2021 Race to Alaska: also cancelled
Published on December 27th, 2020
In 2020 we witnessed the Canadian border drop like a guillotine on the neck of Race to Alaska. Since our imprisonment, we at high command have watched the world tear itself apart in an effort to put itself back together more COVID-resilient.
However, the border is still closed and the communities along the Race to Alaska race route remain fragile and do not want us anywhere near their shores. And we have no desire to be their Grim Reaper.
Last year, in an effort to predict the future, we threw ourselves out of an airplane with a mess of wet tealeaves and it told us nothing. Now we think the plane has COVID and we are staying 6 feet from the runway.
This year, the truth isn’t going to be found in a fortune teller. Race to Alaska needs to be vaccinated and we are low on the list of U.S. recipients. No borders opening, no health assurances, giant swaths of people refusing to wear masks or keep at prescribed social distances.
R2AK is not running in 2021. So what do you do when Race to Alaska has been shot in the heart, not once, but twice? What do you do when you are dumped by Canada?
Have fun just in sight. Toss your hair back and head to Point Roberts. Make out with San Juan Island while Vancouver is watching. We’re running a race in 2021, and it’s called WA360.
That’s pronounced Washington360 if you’re stumbling a little. It’s the longest race of its kind in Washington and, much like its Alaskan counterpart, engineless, unsupported, and 360 miles through the best and worst conditions Washington waters have to offer. It’s like R2AK with less bears and more hospitals, and SEVENTY48, but longer and more absurd (SEVENTY48 is still a go in 2021).
We even came up with a cool by-line: “COVID conscious, logistically light, and demands all the skill, tenacity and patience you can muster.” You can find more information on the website. The application goes live January 15.
We here are not blind to the tragic, horrible, unprecedented and savage results COVID has wreaked on peoples around the world, nor the severe hardship and mental strain COVID leaves in its wake.
Like with R2AK, we hope, among many things, WA360 is a moment to leave other realities behind and rediscover the strength and resilience we each hold within ourselves so we may return to a world, in whatever form of disarray we left, and help make it better.
Race to Alaska is not going away. Fortunately, the Inside Passage doesn’t give a damn when we show up, and its taunting invitation is perpetual.
It’s time to get on the water, obey COVID rules, respect one another, and push the envelope once again. Let’s celebrate the best of what we have in the ways we know how. Let’s go adventuring.

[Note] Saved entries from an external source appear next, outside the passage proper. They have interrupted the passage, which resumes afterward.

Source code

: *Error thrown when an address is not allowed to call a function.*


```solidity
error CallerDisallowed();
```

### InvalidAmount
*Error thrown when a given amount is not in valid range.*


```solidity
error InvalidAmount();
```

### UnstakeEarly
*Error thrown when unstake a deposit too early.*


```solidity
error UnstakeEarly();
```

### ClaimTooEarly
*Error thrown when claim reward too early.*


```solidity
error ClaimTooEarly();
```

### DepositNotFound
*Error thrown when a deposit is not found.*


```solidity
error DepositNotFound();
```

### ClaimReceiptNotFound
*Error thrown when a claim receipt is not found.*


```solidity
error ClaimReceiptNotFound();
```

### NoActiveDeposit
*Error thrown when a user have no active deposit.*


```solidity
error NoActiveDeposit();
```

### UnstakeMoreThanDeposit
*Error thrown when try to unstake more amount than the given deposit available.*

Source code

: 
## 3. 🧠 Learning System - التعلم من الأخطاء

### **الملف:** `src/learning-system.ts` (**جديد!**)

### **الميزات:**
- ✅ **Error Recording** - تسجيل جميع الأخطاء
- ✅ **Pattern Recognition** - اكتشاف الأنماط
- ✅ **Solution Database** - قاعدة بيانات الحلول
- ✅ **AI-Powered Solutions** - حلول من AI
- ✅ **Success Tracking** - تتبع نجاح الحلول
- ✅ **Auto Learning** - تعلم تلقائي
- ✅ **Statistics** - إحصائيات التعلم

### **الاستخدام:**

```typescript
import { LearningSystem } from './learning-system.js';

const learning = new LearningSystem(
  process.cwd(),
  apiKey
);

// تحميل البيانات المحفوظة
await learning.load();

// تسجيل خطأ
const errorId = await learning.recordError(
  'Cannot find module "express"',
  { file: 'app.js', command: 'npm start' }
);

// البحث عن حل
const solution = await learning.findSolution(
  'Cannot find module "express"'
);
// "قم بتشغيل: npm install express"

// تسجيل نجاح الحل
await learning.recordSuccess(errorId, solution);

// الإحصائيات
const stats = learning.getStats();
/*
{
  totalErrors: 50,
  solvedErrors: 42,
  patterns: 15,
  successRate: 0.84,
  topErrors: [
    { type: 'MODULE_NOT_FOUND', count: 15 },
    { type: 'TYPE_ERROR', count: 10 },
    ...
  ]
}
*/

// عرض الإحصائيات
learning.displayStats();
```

Learn more about WA360 here.
What was to be in 2020:
Race to Alaska, now in its 6th year, follows the same general rules which launched this madness. No motor, no support, through wild frontier, navigating by sail or peddle/paddle (but at some point both) the 750 cold water miles from Port Townsend, Washington to Ketchikan, Alaska.
To save people from themselves, and possibly fulfill event insurance coverage requirements, the distance is divided into two stages. Anyone that completes the 40-mile crossing from Port Townsend to Victoria, BC can pass Go and proceed. Those that fail Stage 1 go to R2AK Jail. Their race is done. Here was the 2020 plan:
Stage 1 Race start: June 8 – Port Townsend, Washington
Stage 2 Race start: June 11 – Victoria, BC
There is $10,000 if you finish first, a set of steak knives if you’re second. Cathartic elation if you can simply complete the course. R2AK is a self-supported race with no supply drops and no safety net. Any boat without an engine can enter.
In 2019, there were 48 starters for Stage 1 and 37 finishers. Of those finishers, 35 took on Stage 2 of which 10 were tagged as DNF.